Check if nested field exists not working

cdalexndr · September 11, 2019, 3:10pm

I have the following code in my logstash configuration where gsub is not applied

    if[exception][stacktrace] {
        mutate {
            gsub => ["exception.stacktrace","\s*at\s(?!package).*", ""]
        }
    }

The exception.stacktrace field is set in a grok match above.
Using the same message, if I remove the conditional, then the gsub is applied as expected, thus the conditional is not working!

I need to use the conditional because my grok matcher has two patterns, one with stacktrace other without it.
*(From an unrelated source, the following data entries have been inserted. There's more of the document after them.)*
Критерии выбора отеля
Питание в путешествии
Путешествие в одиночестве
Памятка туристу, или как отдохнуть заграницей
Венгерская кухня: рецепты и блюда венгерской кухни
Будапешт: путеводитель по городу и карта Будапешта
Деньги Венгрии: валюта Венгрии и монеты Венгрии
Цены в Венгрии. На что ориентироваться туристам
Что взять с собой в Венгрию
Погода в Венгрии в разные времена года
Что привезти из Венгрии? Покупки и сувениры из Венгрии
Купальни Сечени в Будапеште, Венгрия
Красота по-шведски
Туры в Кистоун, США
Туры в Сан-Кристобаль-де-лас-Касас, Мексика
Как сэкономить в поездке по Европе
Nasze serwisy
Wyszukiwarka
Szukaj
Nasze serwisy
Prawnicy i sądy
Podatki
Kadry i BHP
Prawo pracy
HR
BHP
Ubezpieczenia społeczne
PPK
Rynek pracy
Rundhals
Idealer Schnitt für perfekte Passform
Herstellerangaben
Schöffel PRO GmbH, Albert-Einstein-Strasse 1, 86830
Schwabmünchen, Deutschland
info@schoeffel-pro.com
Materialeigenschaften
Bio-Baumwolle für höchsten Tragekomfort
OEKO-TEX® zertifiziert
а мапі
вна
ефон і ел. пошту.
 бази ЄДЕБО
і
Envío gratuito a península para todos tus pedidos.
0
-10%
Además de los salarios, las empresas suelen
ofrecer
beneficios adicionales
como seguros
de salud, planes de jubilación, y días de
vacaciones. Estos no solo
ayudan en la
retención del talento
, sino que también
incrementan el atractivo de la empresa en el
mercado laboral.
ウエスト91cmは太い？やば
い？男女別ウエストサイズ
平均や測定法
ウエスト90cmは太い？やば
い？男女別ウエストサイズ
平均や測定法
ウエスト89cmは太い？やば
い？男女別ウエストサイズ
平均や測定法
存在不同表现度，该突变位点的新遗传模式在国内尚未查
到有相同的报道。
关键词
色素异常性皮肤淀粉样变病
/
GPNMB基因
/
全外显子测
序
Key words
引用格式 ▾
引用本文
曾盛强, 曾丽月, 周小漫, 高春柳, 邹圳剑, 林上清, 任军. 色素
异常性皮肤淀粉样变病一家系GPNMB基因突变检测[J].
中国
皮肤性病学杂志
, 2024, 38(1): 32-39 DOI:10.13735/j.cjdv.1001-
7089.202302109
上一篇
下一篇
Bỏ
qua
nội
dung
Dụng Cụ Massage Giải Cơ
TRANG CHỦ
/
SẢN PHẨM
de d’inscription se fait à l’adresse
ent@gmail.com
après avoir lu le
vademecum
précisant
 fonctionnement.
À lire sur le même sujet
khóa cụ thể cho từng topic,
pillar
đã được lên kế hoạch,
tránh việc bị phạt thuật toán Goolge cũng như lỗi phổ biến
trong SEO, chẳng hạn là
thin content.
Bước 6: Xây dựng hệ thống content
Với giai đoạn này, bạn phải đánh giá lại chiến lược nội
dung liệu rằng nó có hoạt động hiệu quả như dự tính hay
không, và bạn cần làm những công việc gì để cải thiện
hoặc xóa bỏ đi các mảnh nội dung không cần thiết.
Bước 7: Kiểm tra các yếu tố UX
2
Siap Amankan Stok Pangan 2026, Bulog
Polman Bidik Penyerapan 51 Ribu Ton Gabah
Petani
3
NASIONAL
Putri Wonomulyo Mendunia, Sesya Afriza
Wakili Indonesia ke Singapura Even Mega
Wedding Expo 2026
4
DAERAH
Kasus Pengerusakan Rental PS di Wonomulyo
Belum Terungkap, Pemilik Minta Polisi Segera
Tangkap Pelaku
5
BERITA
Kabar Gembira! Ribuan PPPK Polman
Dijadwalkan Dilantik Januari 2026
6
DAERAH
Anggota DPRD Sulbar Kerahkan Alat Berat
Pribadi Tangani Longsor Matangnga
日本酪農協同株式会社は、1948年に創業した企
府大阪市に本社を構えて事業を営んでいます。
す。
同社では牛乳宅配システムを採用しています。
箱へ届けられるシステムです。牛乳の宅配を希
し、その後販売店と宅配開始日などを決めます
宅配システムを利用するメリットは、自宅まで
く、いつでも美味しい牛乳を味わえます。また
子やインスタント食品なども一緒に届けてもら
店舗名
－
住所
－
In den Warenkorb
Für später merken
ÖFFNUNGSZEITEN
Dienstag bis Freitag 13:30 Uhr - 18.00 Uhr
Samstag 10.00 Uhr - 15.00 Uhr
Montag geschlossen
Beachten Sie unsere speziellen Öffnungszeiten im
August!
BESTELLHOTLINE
Is this a bug, or it's not the correct way to check a nested field existance?

Logstash 7.3.0

Badger · September 11, 2019, 3:22pm

If that is a nested field then you have to refer to it as "[exception][stacktrace]" in the gsub. If it has a period in its name then you need to refer to it as [exception.stacktrace] in the conditional.

cdalexndr · September 11, 2019, 6:32pm

Removing only the conditional, and keeping the field name "exception.stacktrace" in gsub works, and my stacktrace is correctly processed, so the issue is not gsub field name:

 mutate {
            gsub => ["exception.stacktrace","\s*at\s(?!package).*", ""]
        }

system · October 9, 2019, 6:32pm

This topic was automatically closed 28 days after the last reply. New replies are no longer allowed.